Very early on the talk of object re-use was proposed - not for
purposes of extending processing (which, again, is cloning) - but as a
way for webapps to try to prematurely optimize. That feature was
removed from the Editor's Draft because it's demonstrable that web
apps should not have to worry about that, nor can they effectively
optimize. Exposing it to web apps significantly reduces the ability of
the UA to make informed decisions, which is why it was removed.

But again, that has no bearing on your request regarding incremental hashing.

>
>>
>> With simple ArrayBuffers, what's the problem with calculating separately
>> the digest over A and A|B ? ( | = concatenation). Is it just to optimize so
>> that we don't do the work for A twice ?
>
> Yes. That is the use case. Until you finalize a digest, you can clone
> the state and re-use it.
>
> For HMAC, for example, the use case was given that you can compute the
> IPAD/OPAD expansion of the key, and then clone that state, as a way to
> reduce the number of computations you have to do.
>
> The same would apply for storing the intermediate state of digest(A),
> before it had been finalized (by appending the padding and length).
> That way, the implementation does not have to recompute digest(A`)
> when computing digest(A|B).
>
> This is a valid use case, no question, but it's a potentially
> problematic one, hence why it has not *yet* been addressed in the
> Editor's Draft, and exists as ISSUE-22 -
> http://www.w3.org/2012/webcrypto/track/issues/22
>
> Issue 22 is talking about cloning the crypto operation, not the state,
> cloning the state could occur after finish and being reused, this seams
> easier than any cloning operation.

The CryptoOperation is the state.

Please re-read the specifications for the SHA* family of algorithms,
which are the currently provided digests. You will see that they have
an explicit finalization step that adds padding. This padding makes it
no longer possible to compute H(stream1 | stream2), because it's
really computing H(stream1 | padding | stream2)

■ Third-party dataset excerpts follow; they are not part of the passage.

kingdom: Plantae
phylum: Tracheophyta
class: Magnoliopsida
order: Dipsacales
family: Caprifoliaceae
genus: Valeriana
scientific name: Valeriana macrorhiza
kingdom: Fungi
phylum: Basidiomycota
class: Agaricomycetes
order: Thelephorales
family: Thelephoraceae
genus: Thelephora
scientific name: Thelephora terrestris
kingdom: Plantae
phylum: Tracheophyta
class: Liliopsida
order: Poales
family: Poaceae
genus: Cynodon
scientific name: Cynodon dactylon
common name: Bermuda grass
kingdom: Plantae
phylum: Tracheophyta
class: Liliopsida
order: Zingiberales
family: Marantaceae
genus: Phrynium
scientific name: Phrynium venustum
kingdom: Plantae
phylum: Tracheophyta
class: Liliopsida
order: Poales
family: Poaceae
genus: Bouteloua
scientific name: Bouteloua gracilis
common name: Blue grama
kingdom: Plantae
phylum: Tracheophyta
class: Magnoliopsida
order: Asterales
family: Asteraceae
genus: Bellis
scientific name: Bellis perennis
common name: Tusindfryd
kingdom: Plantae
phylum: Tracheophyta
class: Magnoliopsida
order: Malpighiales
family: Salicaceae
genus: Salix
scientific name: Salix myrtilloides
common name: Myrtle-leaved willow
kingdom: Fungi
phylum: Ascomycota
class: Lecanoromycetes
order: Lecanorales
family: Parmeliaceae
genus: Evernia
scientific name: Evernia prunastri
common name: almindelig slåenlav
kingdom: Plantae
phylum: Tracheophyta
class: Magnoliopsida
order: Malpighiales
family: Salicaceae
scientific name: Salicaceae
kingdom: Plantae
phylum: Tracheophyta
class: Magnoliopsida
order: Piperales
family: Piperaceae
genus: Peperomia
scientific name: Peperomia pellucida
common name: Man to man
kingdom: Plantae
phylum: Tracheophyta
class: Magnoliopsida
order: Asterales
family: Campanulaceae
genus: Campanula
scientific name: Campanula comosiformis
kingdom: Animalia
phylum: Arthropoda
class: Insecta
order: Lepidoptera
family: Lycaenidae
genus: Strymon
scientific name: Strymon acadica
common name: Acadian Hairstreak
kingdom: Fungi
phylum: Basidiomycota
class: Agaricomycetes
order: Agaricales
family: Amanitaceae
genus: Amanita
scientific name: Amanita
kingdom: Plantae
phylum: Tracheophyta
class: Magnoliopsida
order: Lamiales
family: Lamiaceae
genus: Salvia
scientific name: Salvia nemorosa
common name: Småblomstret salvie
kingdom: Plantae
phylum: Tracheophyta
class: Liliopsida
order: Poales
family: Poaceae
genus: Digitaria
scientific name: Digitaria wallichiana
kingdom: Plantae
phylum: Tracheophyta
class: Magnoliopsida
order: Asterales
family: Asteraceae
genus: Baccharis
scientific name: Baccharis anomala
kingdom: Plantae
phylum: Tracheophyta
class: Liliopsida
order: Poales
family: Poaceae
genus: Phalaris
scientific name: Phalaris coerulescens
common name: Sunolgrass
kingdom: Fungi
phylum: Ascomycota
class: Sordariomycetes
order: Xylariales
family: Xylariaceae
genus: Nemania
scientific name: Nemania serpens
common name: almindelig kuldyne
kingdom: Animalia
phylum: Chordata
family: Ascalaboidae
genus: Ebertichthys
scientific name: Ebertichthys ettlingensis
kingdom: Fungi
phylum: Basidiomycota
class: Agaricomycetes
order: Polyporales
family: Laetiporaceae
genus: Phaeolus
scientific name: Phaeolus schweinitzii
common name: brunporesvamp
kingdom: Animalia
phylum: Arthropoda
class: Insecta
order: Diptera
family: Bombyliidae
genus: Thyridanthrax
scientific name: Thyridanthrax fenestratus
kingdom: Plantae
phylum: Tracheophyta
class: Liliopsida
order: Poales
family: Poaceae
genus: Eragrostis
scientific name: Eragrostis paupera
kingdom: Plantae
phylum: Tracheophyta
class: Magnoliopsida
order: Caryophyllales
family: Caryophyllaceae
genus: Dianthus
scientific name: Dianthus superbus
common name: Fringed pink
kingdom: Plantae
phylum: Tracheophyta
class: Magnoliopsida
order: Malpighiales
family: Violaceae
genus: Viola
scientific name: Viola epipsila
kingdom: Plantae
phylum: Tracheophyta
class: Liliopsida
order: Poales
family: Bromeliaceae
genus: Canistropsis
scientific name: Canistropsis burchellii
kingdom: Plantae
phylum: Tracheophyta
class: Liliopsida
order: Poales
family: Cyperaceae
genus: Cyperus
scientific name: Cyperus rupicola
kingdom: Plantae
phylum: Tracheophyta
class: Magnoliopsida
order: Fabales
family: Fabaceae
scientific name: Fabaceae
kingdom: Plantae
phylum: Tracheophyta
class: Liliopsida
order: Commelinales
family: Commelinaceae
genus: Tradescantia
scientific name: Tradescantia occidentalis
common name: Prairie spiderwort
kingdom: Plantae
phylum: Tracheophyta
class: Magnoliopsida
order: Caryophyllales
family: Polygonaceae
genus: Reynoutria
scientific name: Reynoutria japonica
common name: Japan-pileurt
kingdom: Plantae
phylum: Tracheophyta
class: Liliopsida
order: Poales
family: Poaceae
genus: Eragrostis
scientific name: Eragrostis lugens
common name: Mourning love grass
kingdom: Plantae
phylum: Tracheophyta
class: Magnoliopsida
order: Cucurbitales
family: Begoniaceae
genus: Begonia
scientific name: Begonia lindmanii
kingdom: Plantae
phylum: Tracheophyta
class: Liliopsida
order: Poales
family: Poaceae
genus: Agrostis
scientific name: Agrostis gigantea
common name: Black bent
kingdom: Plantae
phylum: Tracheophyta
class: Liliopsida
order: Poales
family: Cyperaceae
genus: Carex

Thus, ANY digest operation using these that has been finalized has
destructively altered the state. The only way to allow re-use would be
to require that a UA clone the internal state prior to a finish and
preserve it. That's an implementation pessimissm that I'm not willing
to make. clone() makes such an intent explicit, so it's at least a
reasonable solution, but it has its' own host of issues with relation
to the issues pointed out on ISSUE-22.

Again, you're talking about ISSUE-22 here.